Birbirini tamamlar. Kuralın parçalarıdırlar. Bütün canlı varlıklar için, bu kural asla değişmez. İnsanlar için de öyle.
Ancak: İnsanlar, bu iki farklı yaşam biçimini, daha yoğun hissederler ve beyinleri aracılığıyla, değerlendirirler. Duyguları ile yorumlayıp, etki ve tepki şeklinde açığa vururlar. Faydalı aksiyon içerisinde olabildikleri gibi, zararlı reaksiyon da üretirler. Kıskançlık gibi...
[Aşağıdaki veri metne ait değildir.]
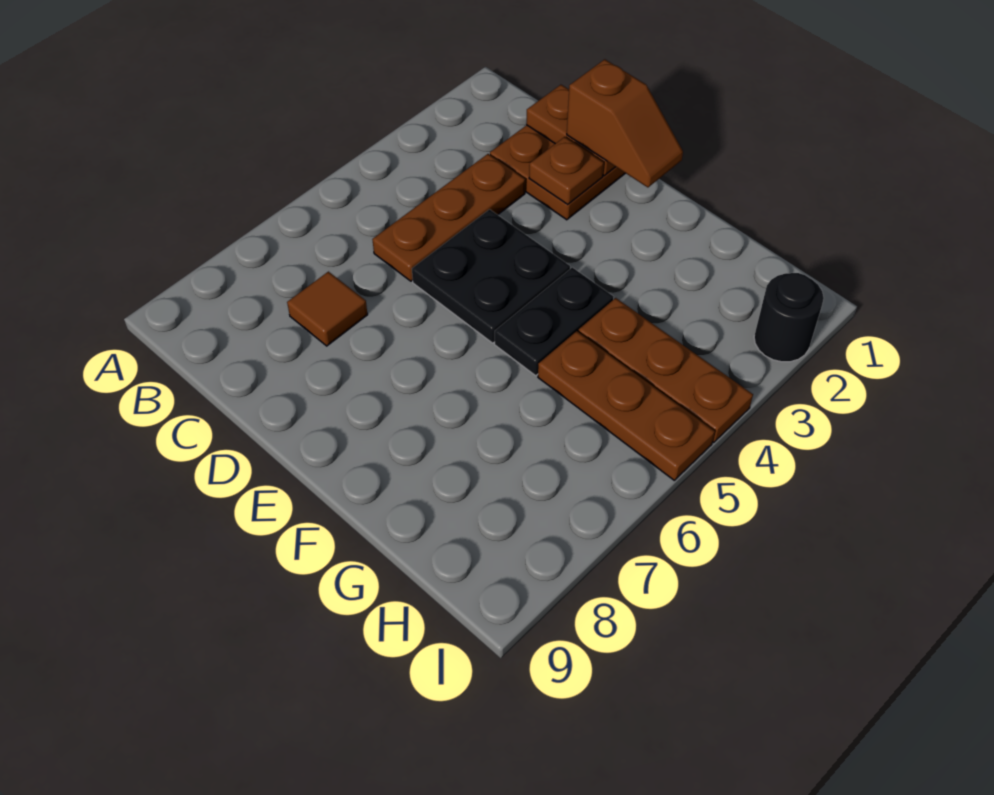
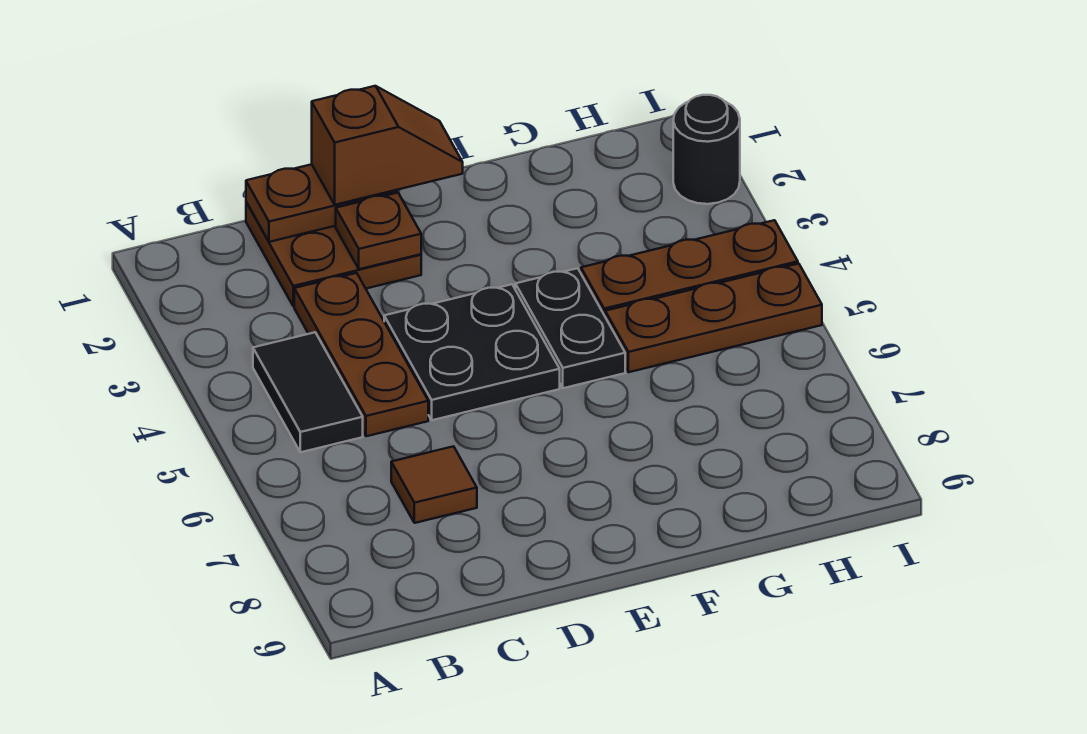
none -> black tile B4:B5 level 1

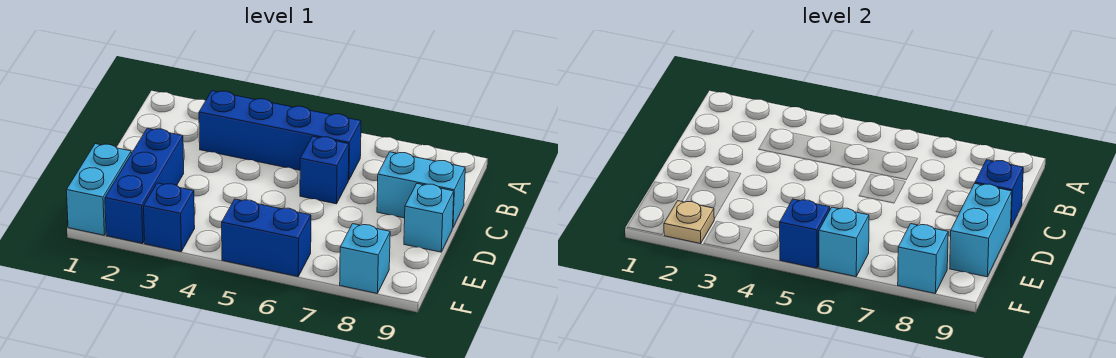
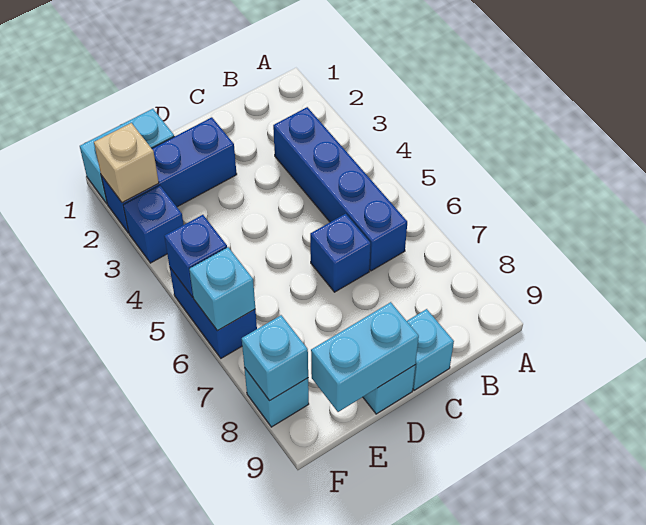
cyan brick C8:C9 level 1 -> cyan brick C9 level 1
blue brick C9 level 2 -> none
tan plate F2 level 2 -> tan brick F2 level 2

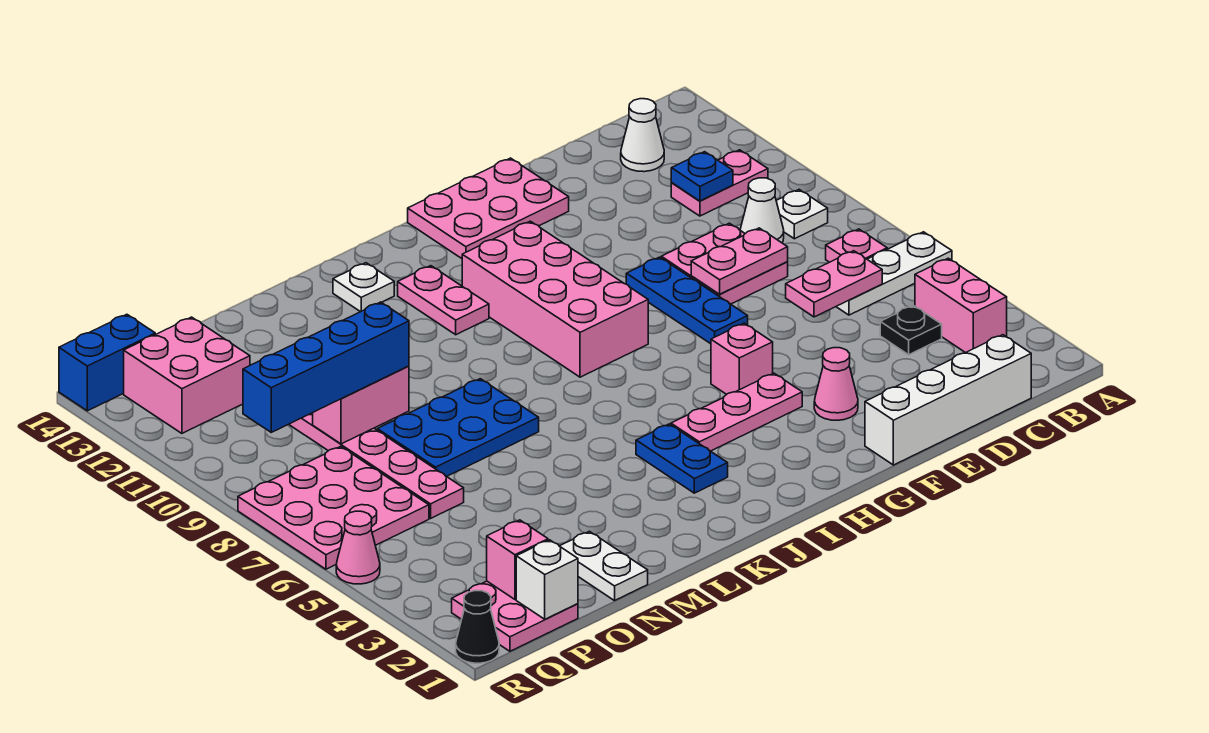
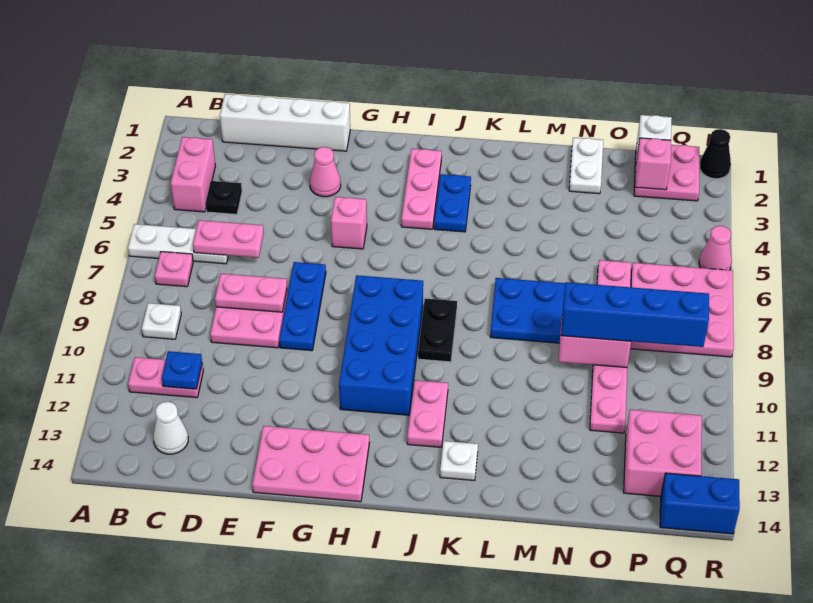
white cone C9 level 1 -> none
pink plate G4:I4 level 1 -> pink plate I2:I4 level 1
pink brick H8:I11 level 1 -> blue brick H8:I11 level 1
none -> black plate J8:J9 level 1

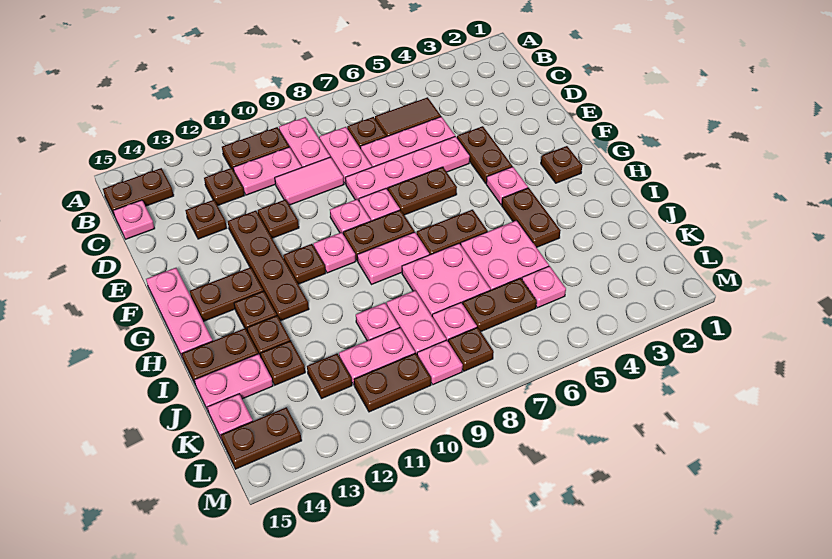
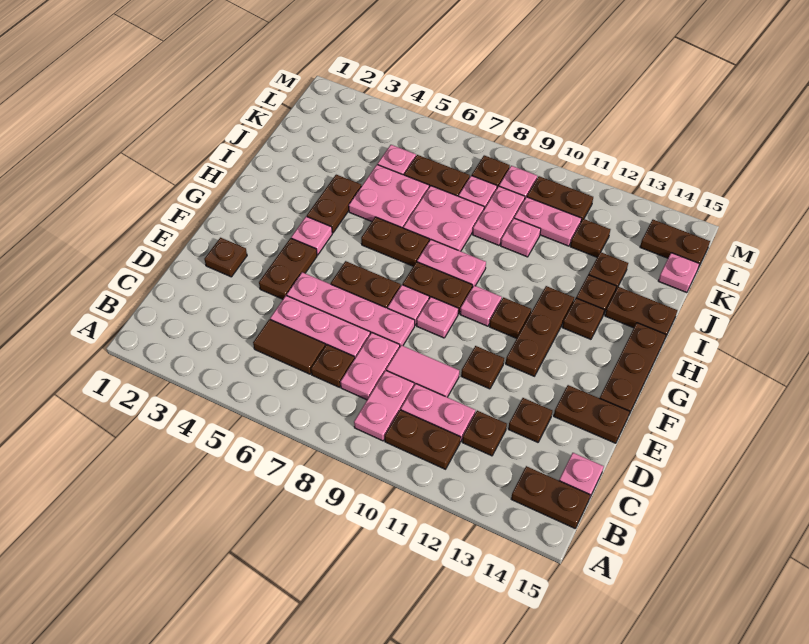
brown plate E12:H12 level 1 -> brown plate F12:H12 level 1
pink plate F15:H15 level 1 -> brown plate F15:H15 level 1
brown plate G2 level 1 -> brown plate E2 level 1
brown plate G13:G14 level 1 -> brown plate E14:E15 level 1
pink plate J14:J15 level 1 -> none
Haset gibi. Kin ve nefret gibi. Öfke gibi. Kavga, cinayet, kötülük ve savaş gibi...
Bencillik gibi...
Oysa: Yaşamın varlık sisteminde, olması gereken denge, şans ve şanssızlık, mutluluk ve mutsuzluk, üzerine kurulmuştur. Bunu tüm canlıların kabul etmesi, zorunludur. Gece ile gündüz gibi, ya da, karanlıkla aydınlık gibi, birbiriyle taban tabana zıt oldukları halde, birbirlerinden ayrılmaz iki parçadırlar. Biri olmazsa, diğeri de olamaz.
Yani, birbirlerine muhtaçtırlar. Bir başka ifade ile: Kazanmanın ve mutlu olmanın varlık koşulu, kaybetmek ve mutsuzluk yolunda gizlidir. Ekolojideki doğa olayları, canlılar arasındaki mücadele, menfaat ilişkilerindeki gelişmeler, anlatmaya çalıştığım bu tezin ve felsefenin, somut göstergeli örnekleridir. İyi ile kötünün, şanslı ile şanssızın, mutlu ile mutsuzun, kazanan ile kaybedenin, ayni gezegende bulunduğunu, dengesel anlamda, birbirlerinin ayrılmaz parçaları olduğunu, her iki olgunun da, ilahi gücün takdiriyle, meydana geldiğini, kabul etmek, gerekir...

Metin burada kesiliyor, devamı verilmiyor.